TASK INPUT START
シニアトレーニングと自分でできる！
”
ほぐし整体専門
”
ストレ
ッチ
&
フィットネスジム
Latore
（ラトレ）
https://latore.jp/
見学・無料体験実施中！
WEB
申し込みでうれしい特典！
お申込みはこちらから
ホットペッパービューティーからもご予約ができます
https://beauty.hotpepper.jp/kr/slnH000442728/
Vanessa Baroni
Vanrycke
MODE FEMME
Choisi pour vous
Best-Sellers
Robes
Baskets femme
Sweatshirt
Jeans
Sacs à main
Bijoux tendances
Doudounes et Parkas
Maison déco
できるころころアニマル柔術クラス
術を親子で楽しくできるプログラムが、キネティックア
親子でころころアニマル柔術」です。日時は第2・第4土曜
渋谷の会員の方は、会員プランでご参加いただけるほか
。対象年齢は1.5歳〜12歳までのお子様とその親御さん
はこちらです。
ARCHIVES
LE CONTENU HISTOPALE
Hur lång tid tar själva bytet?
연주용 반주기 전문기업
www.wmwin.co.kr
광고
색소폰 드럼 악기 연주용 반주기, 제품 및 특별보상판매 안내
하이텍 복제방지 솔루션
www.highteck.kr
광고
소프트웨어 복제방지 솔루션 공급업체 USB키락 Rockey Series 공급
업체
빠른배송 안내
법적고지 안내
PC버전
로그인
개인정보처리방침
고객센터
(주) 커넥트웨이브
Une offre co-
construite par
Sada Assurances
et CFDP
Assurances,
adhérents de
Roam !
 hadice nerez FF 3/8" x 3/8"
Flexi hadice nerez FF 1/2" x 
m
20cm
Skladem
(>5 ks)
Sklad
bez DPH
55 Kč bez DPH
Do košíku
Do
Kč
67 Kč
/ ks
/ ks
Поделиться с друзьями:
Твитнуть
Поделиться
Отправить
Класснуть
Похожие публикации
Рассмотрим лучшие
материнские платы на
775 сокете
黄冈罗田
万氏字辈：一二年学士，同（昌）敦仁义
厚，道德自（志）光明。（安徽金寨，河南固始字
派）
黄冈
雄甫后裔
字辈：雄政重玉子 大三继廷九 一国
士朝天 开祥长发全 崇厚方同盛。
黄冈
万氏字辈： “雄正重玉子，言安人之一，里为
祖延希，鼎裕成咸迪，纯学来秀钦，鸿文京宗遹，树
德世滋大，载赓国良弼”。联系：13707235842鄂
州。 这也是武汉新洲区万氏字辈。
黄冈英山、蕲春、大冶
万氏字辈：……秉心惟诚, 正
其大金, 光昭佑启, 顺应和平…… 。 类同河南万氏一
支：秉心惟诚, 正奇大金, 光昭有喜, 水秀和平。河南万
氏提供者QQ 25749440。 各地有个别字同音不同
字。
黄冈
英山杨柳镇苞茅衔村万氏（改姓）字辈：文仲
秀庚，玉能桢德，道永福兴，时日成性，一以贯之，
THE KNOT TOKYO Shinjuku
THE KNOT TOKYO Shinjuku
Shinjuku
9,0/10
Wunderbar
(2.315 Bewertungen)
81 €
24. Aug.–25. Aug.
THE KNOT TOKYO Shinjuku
TASK INPUT END
■ WHAT THIS TASK INVOLVES
Rewrite the records above with every "Shinjuku" changed to "Shibuya", keeping all other text unchanged.

■ OUTPUT FOR THIS TASK
シニアトレーニングと自分でできる！
”
ほぐし整体専門
”
ストレ
ッチ
&
フィットネスジム
Latore
（ラトレ）
https://latore.jp/
見学・無料体験実施中！
WEB
申し込みでうれしい特典！
お申込みはこちらから
ホットペッパービューティーからもご予約ができます
https://beauty.hotpepper.jp/kr/slnH000442728/
Vanessa Baroni
Vanrycke
MODE FEMME
Choisi pour vous
Best-Sellers
Robes
Baskets femme
Sweatshirt
Jeans
Sacs à main
Bijoux tendances
Doudounes et Parkas
Maison déco
できるころころアニマル柔術クラス
術を親子で楽しくできるプログラムが、キネティックア
親子でころころアニマル柔術」です。日時は第2・第4土曜
渋谷の会員の方は、会員プランでご参加いただけるほか
。対象年齢は1.5歳〜12歳までのお子様とその親御さん
はこちらです。
ARCHIVES
LE CONTENU HISTOPALE
Hur lång tid tar själva bytet?
연주용 반주기 전문기업
www.wmwin.co.kr
광고
색소폰 드럼 악기 연주용 반주기, 제품 및 특별보상판매 안내
하이텍 복제방지 솔루션
www.highteck.kr
광고
소프트웨어 복제방지 솔루션 공급업체 USB키락 Rockey Series 공급
업체
빠른배송 안내
법적고지 안내
PC버전
로그인
개인정보처리방침
고객센터
(주) 커넥트웨이브
Une offre co-
construite par
Sada Assurances
et CFDP
Assurances,
adhérents de
Roam !
 hadice nerez FF 3/8" x 3/8"
Flexi hadice nerez FF 1/2" x 
m
20cm
Skladem
(>5 ks)
Sklad
bez DPH
55 Kč bez DPH
Do košíku
Do
Kč
67 Kč
/ ks
/ ks
Поделиться с друзьями:
Твитнуть
Поделиться
Отправить
Класснуть
Похожие публикации
Рассмотрим лучшие
материнские платы на
775 сокете
黄冈罗田
万氏字辈：一二年学士，同（昌）敦仁义
厚，道德自（志）光明。（安徽金寨，河南固始字
派）
黄冈
雄甫后裔
字辈：雄政重玉子 大三继廷九 一国
士朝天 开祥长发全 崇厚方同盛。
黄冈
万氏字辈： “雄正重玉子，言安人之一，里为
祖延希，鼎裕成咸迪，纯学来秀钦，鸿文京宗遹，树
德世滋大，载赓国良弼”。联系：13707235842鄂
州。 这也是武汉新洲区万氏字辈。
黄冈英山、蕲春、大冶
万氏字辈：……秉心惟诚, 正
其大金, 光昭佑启, 顺应和平…… 。 类同河南万氏一
支：秉心惟诚, 正奇大金, 光昭有喜, 水秀和平。河南万
氏提供者QQ 25749440。 各地有个别字同音不同
字。
黄冈
英山杨柳镇苞茅衔村万氏（改姓）字辈：文仲
秀庚，玉能桢德，道永福兴，时日成性，一以贯之，
THE KNOT TOKYO Shibuya
THE KNOT TOKYO Shibuya
Shibuya
9,0/10
Wunderbar
(2.315 Bewertungen)
81 €
24. Aug.–25. Aug.
THE KNOT TOKYO Shibuya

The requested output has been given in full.